Media Policy | Europe | 3 sep 2014

European Media Policy - new issue published

[NORDICOM] Welcome to a new issue of European Media Policy, Nordicom's newsletter which provides an up-date on policy developments at the European level.  The September issue gives an overview of recent developments in the fields of privacy/data protection, freedom of expression, Internet governance, etc.

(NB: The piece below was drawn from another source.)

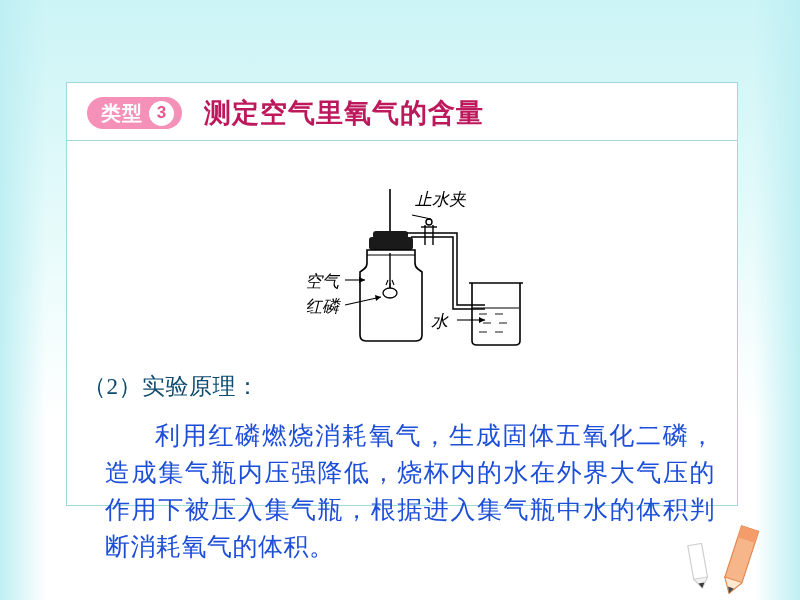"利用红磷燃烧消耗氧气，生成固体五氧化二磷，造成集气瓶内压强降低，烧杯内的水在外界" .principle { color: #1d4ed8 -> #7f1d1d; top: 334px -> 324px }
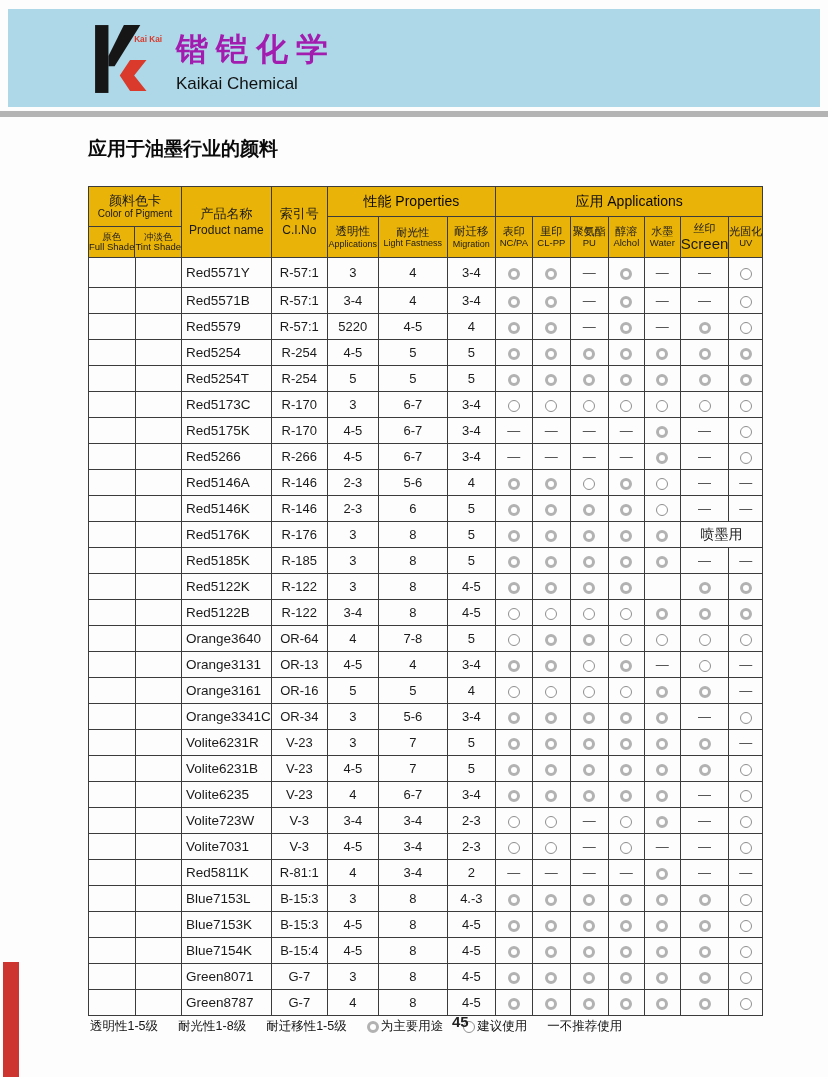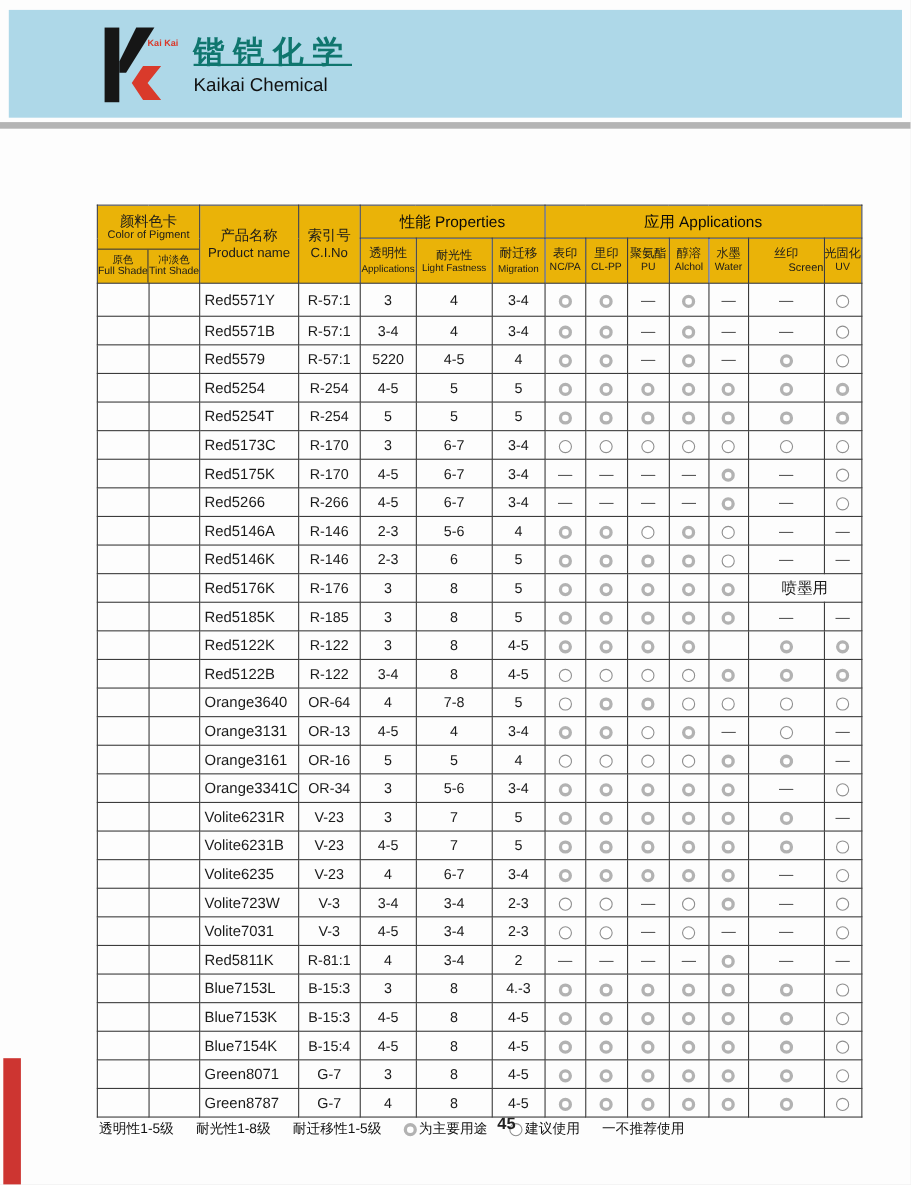"锴铠化学" .brand-cn { color: #0f766e -> #a21caf; font-size: 28px -> 32px; text-decoration: underline -> none }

  • A landmark ruling by the European Court of Justice (ECJ) - which required Google to consider individuals' requests to remove links that they say infringe on their privacy - has caused much debate and pitted advocates for freedom of expression against online privacy groups.
     
  • By seemingly providing those critical of the proposed new EU data protection rules with new ammunition, the Google ruling will probably further delay the reform. The Commission says it will continue pushing for a speedy adoption of the new rules, ”including the reinforced and modernised Right to be Forgotten”. The ball is now in the EU Council's court, where views on the reform differ.
     
  • Press organisations have long called for the same (reduced) VAT rate to be applied to online services as to paper versions. They are not very happy with the recently issued final report of the EU’s High Level Expert Group on Taxation of the Digital Economy.
     
  • Many seem to be concerned about the new trade deal currently being negotiated between the EU and the United States. One of the areas of concern is the audiovisual sector, which was explicitly excluded from the negotiating mandate given to the Commission by member states. In recent months the US has shown interest in a various areas of EU audiovisual policy, which worries a number of member states.
     
  • In May the Council of Ministers adopted EU Human Rights Guidelines on Freedom of Expression Online and Offline. At first glance they look rather impressive, but journalist organisations are critical and the rules seem mainly intended for external use.
     
  • The same rights that people have offline must also be protected online, in particular freedom of expression, which is applicable regardless of frontiers and through any media of one’s choice, says a resolution adopted in June by the UN Human Rights Council.